* [YOUR TASKS]:
(a) Summarize the proof excerpt in two sentences.
(b) Transcribe the proof excerpt starting at "In order to" and ending at "not stable. \(\square\)".

* [EXTRACT PROVIDED]:

Starting from two clusters with centers \(\mu _1=(0,0),\mu _2 = (1,0)\in \mathbb {R}^2\) and a persistence diagram \(B = \{ (\frac{1}{2}+\epsilon ,0) \}\), for small \(\epsilon >0\), we get \(v^{PVLAD}_1=[0,0]\) and \(v^{PVLAD}_2=[\epsilon -\frac{1}{2},0]\). However, similarly to the case of PBoW, a small perturbation of B, e.g. by \([-2\epsilon ,0]\) will change B to \(B' = \{ (\frac{1}{2}-\epsilon ,0) \}\) and the corresponding components of PVLADs to \([\frac{1}{2}-\epsilon ,0]\) and [0, 0]. Calculating the difference between \(\mathbf{v} ^{\mathbf{PVLAD }}(B)\) and \(\mathbf{v} ^{\mathbf{PVLAD }}(B')\):

$$\begin{aligned} \left| \mathbf{v} ^{\mathbf{PVLAD }}(B)-\mathbf{v} ^{\mathbf{PVLAD }}(B')\right|&= \left| \left[ [0,0],\left[ \epsilon -\frac{1}{2},0\right] \right] -\left[ \left[ \frac{1}{2}-\epsilon ,0\right] ,[0,0]\right] \right| \\&=\left| \left[ \left[ \frac{1}{2}-\epsilon ,0\right] , \left[ \epsilon -\frac{1}{2},0\right] \right] \right| = 1 \end{aligned}$$

In order to be stable in 1-Wasserstein sense, PVLAD should fulfill the following condition: \(1=|\mathbf{v} ^{\mathbf{PVLAD }}(B)-\mathbf{v} ^{\mathbf{PVLAD }}(B'))|<C|x_1-y_1|<2C\epsilon\), therefore \(C>\frac{1}{2\epsilon }\). As \(\epsilon >0\) can be arbitrarily small, and there does not exist a constant C that meets this condition. Therefore, PVLAD is not stable. \(\square\)

[Stored entries]
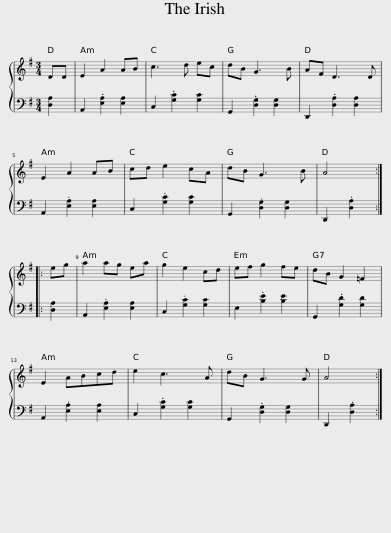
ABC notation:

X:1
%%score { 1 | 2 }
L:1/8
M:3/4
I:linebreak $
K:G
V:1 treble
V:2 bass
V:1
 DD | E2 A2 AB | c3 d ec | dB G3 B | AF D3 D |$ %5
 E2 A2 AB | cd e2 cA | dB G3 B | A4 ::$ eg | %10
 a2 ag ea | g2 e2 cd | ef g2 fe | dB G2 =F2 |$ E2 ABcd | %15
 e2 c3 A | dB G3 G | A4 :| %18
V:2
 [D,A,]2 | A,,2 .[E,A,]2 [E,A,]2 | C,2 .[G,C]2 [G,C]2 | G,,2 .[D,G,]2 [D,G,]2 | D,,2 .[D,A,]2 [D,A,]2 |$ %5
 A,,2 .[E,A,]2 [E,A,]2 | C,2 .[G,C]2 [G,C]2 | G,,2 .[D,G,]2 [D,G,]2 | D,,2 .[D,A,]2 ::$ [D,A,]2 | %10
 A,,2 .[E,A,]2 [E,A,]2 | C,2 .[G,C]2 [G,C]2 | E,2 .[B,E]2 [B,E]2 | G,,2 .[G,D]2 [G,D]2 |$ A,,2 .[E,A,]2 [E,A,]2 | %15
 C,2 .[G,C]2 [G,C]2 | G,,2 .[D,G,]2 [D,G,]2 | D,,2 .[D,A,]2 :| %18
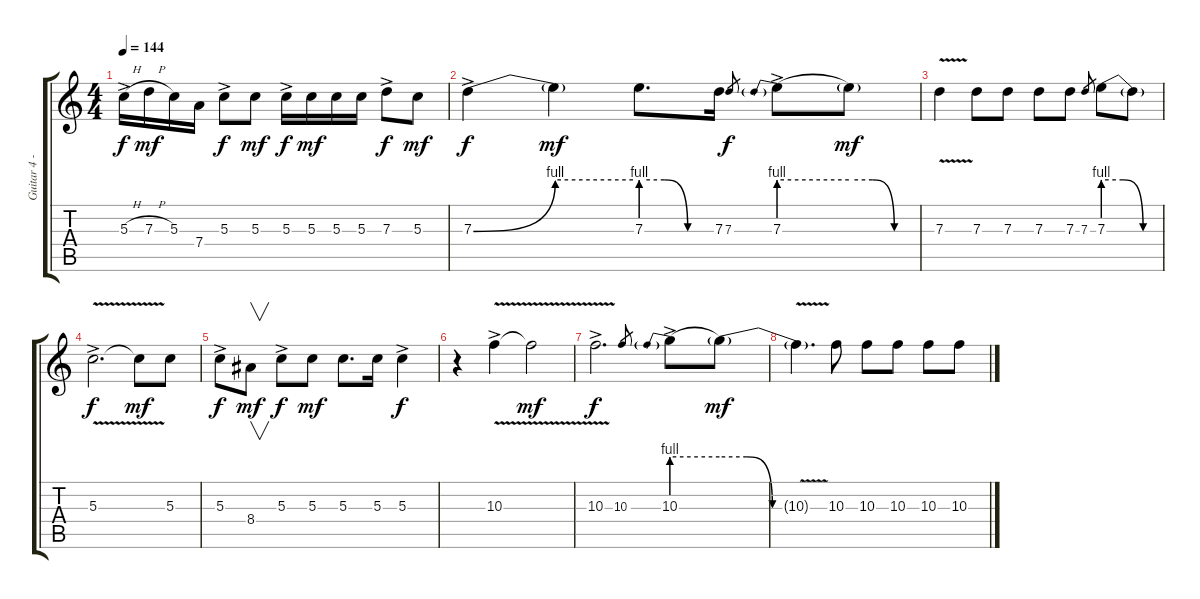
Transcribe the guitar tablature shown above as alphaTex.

\track ("Guitar 4 - Solo" "Guitar 4 -") {instrument distortionguitar}
\staff {score tabs}
\tuning (E4 B3 G3 D3 A2 E2) {hide}
\ts (4 4)
\tempo 144
\clef g2
\ks c
5.3{h ac}.16{dy f} 7.3{h}.16{dy mf} 5.3.16 7.4.16 5.3{ac}.8{dy f} 5.3.8{dy mf} 5.3{ac}.16{dy f} 5.3.16{dy mf} 5.3.16 5.3.16 7.3{ac}.8{dy f} 5.3.8{dy mf} |
7.3{be (bend 0 0 60 4) ac}.4{dy f} 7.3{be (hold 0 4 60 4) t}.4{dy mf} 7.3{be (custom 0 4 20 4 40 0 60 0)}.8{d} 7.3.16 7.3.8{gr dy f} 7.3{be (prebend 0 4 60 4) ac}.8 7.3{be (custom 0 4 20 4 40 0 60 0) t}.8{dy mf} |
7.3{v}.4 7.3.8 7.3.8 7.3.8 7.3.8 7.3.8{gr} 7.3{be (custom 0 4 20 4 40 0 60 0)}.8 7.3{t}.8 |
5.3{v ac}.2{d dy f} 5.3{t}.8{dy mf} 5.3.8 |
5.3{ac}.8{dy f} 8.4.8{v dy mf} 5.3{ac}.8{dy f} 5.3.8{dy mf} 5.3.8{d} 5.3.16 5.3{ac}.4{dy f} |
r.4 10.3{v ac}.4 10.3{v t}.2{dy mf} |
10.3{v ac}.2{d dy f} 10.3.8{gr} 10.3{be (prebend 0 4 60 4) ac}.8 10.3{be (custom 0 4 20 4 40 0 60 0) t}.8{dy mf} |
10.3{v t}.4{d} 10.3.8 10.3.8 10.3.8 10.3.8 10.3.8
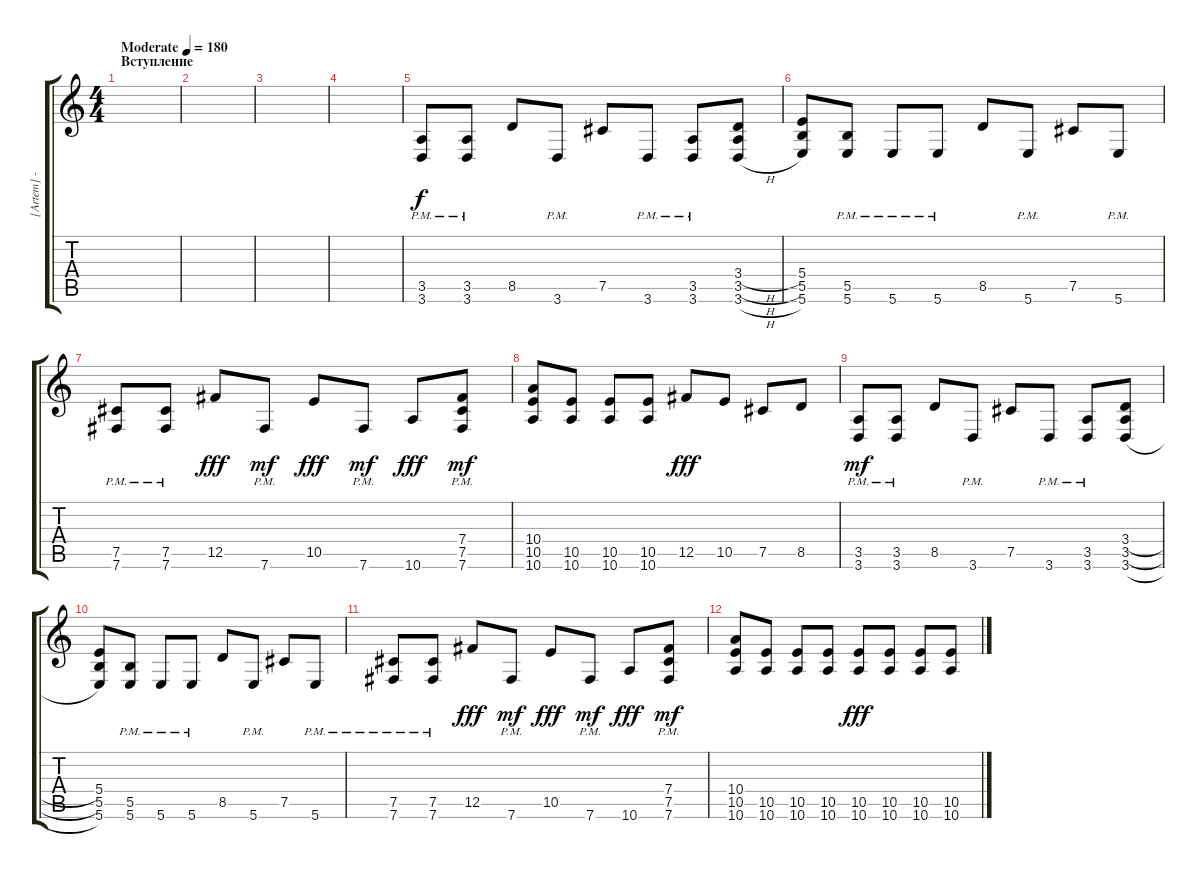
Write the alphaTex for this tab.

\track ("[Artem] - Solo Gutiar  Add." "[Artem] - ") {instrument overdrivenguitar}
\staff {score tabs}
\tuning (Db4 Ab3 E3 B2 Gb2 B1) {hide}
\ts (4 4)
\section ("" "Вступление")
\tempo (180 "Moderate")
\clef g2
\ks c
|
|
|
|
(3.5{pm} 3.6{pm}).8 (3.5{pm} 3.6{pm}).8 8.5.8 3.6{pm}.8 7.5.8 3.6{pm}.8 (3.5{pm} 3.6{pm}).8 (3.4{h} 3.5{h} 3.6{h}).8 |
(5.4 5.5 5.6).8 (5.5{pm} 5.6{pm}).8 5.6{pm}.8 5.6{pm}.8 8.5.8 5.6{pm}.8 7.5.8 5.6{pm}.8 |
(7.5{pm} 7.6{pm}).8 (7.5{pm} 7.6{pm}).8 12.5.8{dy fff} 7.6{pm}.8{dy mf} 10.5.8{dy fff} 7.6{pm}.8{dy mf} 10.6.8{dy fff} (7.4 7.5 7.6{pm}).8{dy mf} |
(10.4 10.5 10.6).8 (10.5 10.6).8 (10.5 10.6).8 (10.5 10.6).8 12.5.8{dy fff} 10.5.8 7.5.8 8.5.8 |
(3.5{pm} 3.6{pm}).8{dy mf} (3.5{pm} 3.6{pm}).8 8.5.8 3.6{pm}.8 7.5.8 3.6{pm}.8 (3.5{pm} 3.6{pm}).8 (3.4{h} 3.5{h} 3.6{h}).8 |
(5.4 5.5 5.6).8 (5.5{pm} 5.6{pm}).8 5.6{pm}.8 5.6{pm}.8 8.5.8 5.6{pm}.8 7.5.8 5.6{pm}.8 |
(7.5{pm} 7.6{pm}).8 (7.5{pm} 7.6{pm}).8 12.5.8{dy fff} 7.6{pm}.8{dy mf} 10.5.8{dy fff} 7.6{pm}.8{dy mf} 10.6.8{dy fff} (7.4 7.5 7.6{pm}).8{dy mf} |
(10.4 10.5 10.6).8 (10.5 10.6).8 (10.5 10.6).8 (10.5 10.6).8 (10.5 10.6).8{dy fff} (10.5 10.6).8 (10.5 10.6).8 (10.5 10.6).8
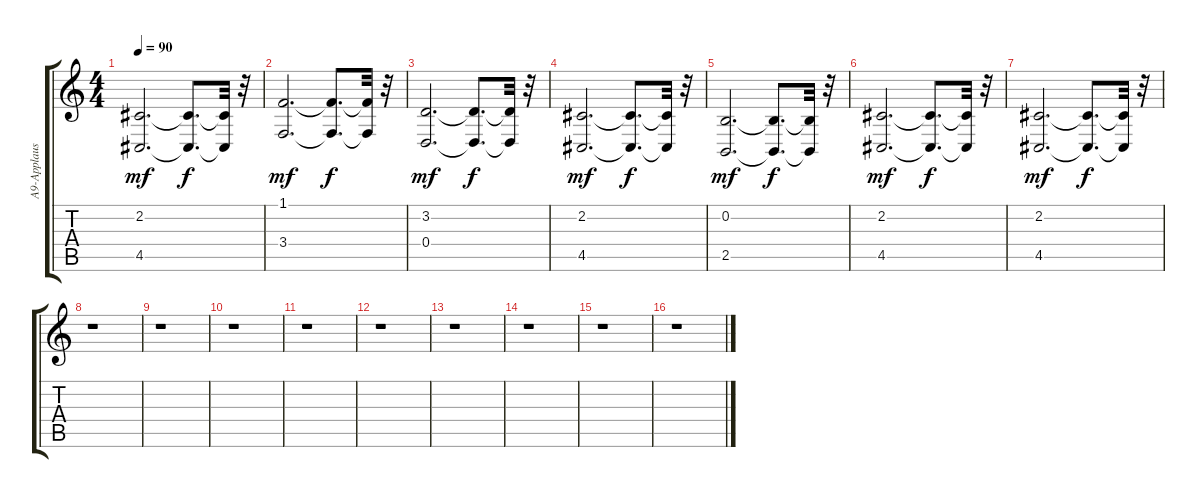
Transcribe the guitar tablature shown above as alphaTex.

\track ("A9-ApplauseWave" "A9-Applaus") {instrument stringensemble1}
\staff {score tabs}
\tuning (E4 B3 G3 D3 A2 E2) {hide}
\ts (4 4)
\tempo 90
\clef g2
\ks c
(2.2 4.5).2{d dy mf} (2.2{t} 4.5{t}).8{d dy f} (2.2{t} 4.5{t}).32 r.32 |
(1.1 3.4).2{d dy mf} (1.1{t} 3.4{t}).8{d dy f} (1.1{t} 3.4{t}).32 r.32 |
(3.2 0.4).2{d dy mf} (3.2{t} 0.4{t}).8{d dy f} (3.2{t} 0.4{t}).32 r.32 |
(2.2 4.5).2{d dy mf} (2.2{t} 4.5{t}).8{d dy f} (2.2{t} 4.5{t}).32 r.32 |
(0.2 2.5).2{d dy mf} (0.2{t} 2.5{t}).8{d dy f} (0.2{t} 2.5{t}).32 r.32 |
(2.2 4.5).2{d dy mf} (2.2{t} 4.5{t}).8{d dy f} (2.2{t} 4.5{t}).32 r.32 |
(2.2 4.5).2{d dy mf} (2.2{t} 4.5{t}).8{d dy f} (2.2{t} 4.5{t}).32 r.32 |
r.1 |
r.1 |
r.1 |
r.1 |
r.1 |
r.1 |
r.1 |
r.1 |
r.1
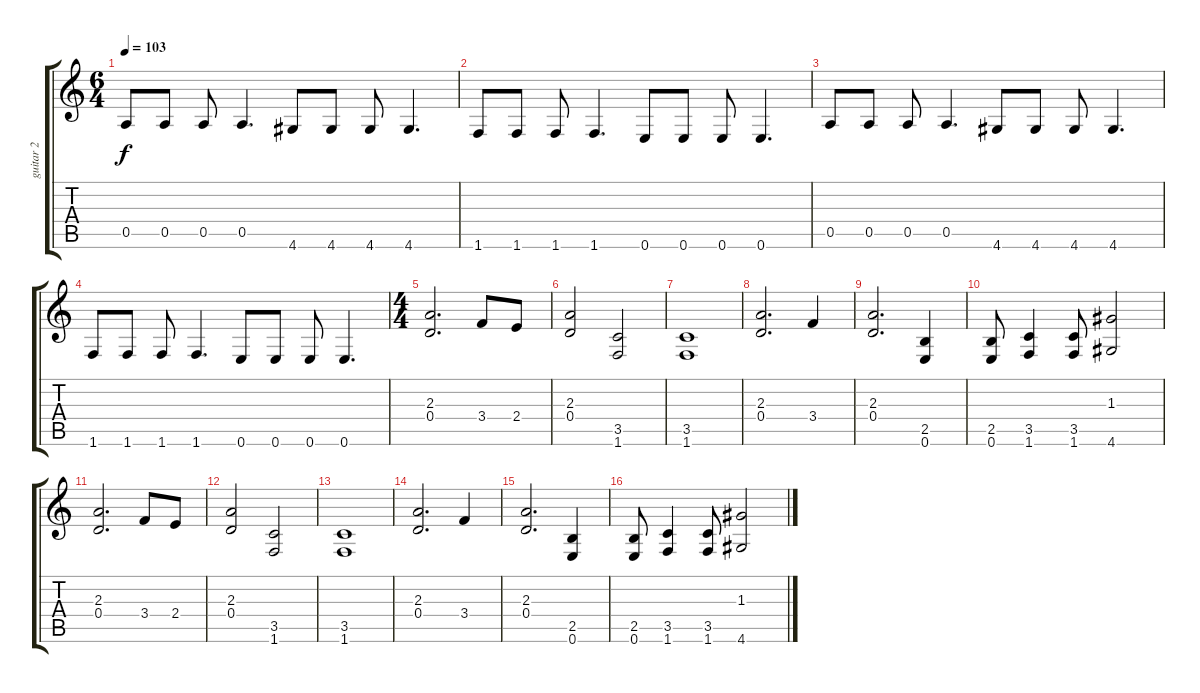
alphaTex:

\track ("guitar 2" "guitar 2") {instrument distortionguitar}
\staff {score tabs}
\tuning (E4 B3 G3 D3 A2 E2) {hide}
\ts (6 4)
\tempo 103
\clef g2
\ks c
0.5.8{dy f} 0.5.8 0.5.8 0.5.4{d} 4.6.8 4.6.8 4.6.8 4.6.4{d} |
1.6.8 1.6.8 1.6.8 1.6.4{d} 0.6.8 0.6.8 0.6.8 0.6.4{d} |
0.5.8 0.5.8 0.5.8 0.5.4{d} 4.6.8 4.6.8 4.6.8 4.6.4{d} |
1.6.8 1.6.8 1.6.8 1.6.4{d} 0.6.8 0.6.8 0.6.8 0.6.4{d} |
\ts (4 4)
(2.3 0.4).2{d} 3.4.8 2.4.8 |
(2.3 0.4).2 (3.5 1.6).2 |
(3.5 1.6).1 |
(2.3 0.4).2{d} 3.4.4 |
(2.3 0.4).2{d} (2.5 0.6).4 |
(2.5 0.6).8 (3.5 1.6).4 (3.5 1.6).8 (1.3 4.6).2 |
(2.3 0.4).2{d} 3.4.8 2.4.8 |
(2.3 0.4).2 (3.5 1.6).2 |
(3.5 1.6).1 |
(2.3 0.4).2{d} 3.4.4 |
(2.3 0.4).2{d} (2.5 0.6).4 |
(2.5 0.6).8 (3.5 1.6).4 (3.5 1.6).8 (1.3 4.6).2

* [ANSWERS TO THE EXERCISES]:
(a) For two clusters centered at (0,0) and (1,0) and a one-point persistence diagram B = {(1/2+ε, 0)}, a small perturbation by [−2ε, 0] changes the PVLAD components so that the difference between the two PVLAD vectors equals 1. Stability in the 1-Wasserstein sense would then require C > 1/(2ε), and because ε can be arbitrarily small, no such constant exists, so PVLAD is not stable.

(b)
In order to be stable in 1-Wasserstein sense, PVLAD should fulfill the following condition: \(1=|\mathbf{v} ^{\mathbf{PVLAD }}(B)-\mathbf{v} ^{\mathbf{PVLAD }}(B'))|<C|x_1-y_1|<2C\epsilon\), therefore \(C>\frac{1}{2\epsilon }\). As \(\epsilon >0\) can be arbitrarily small, and there does not exist a constant C that meets this condition. Therefore, PVLAD is not stable. \(\square\)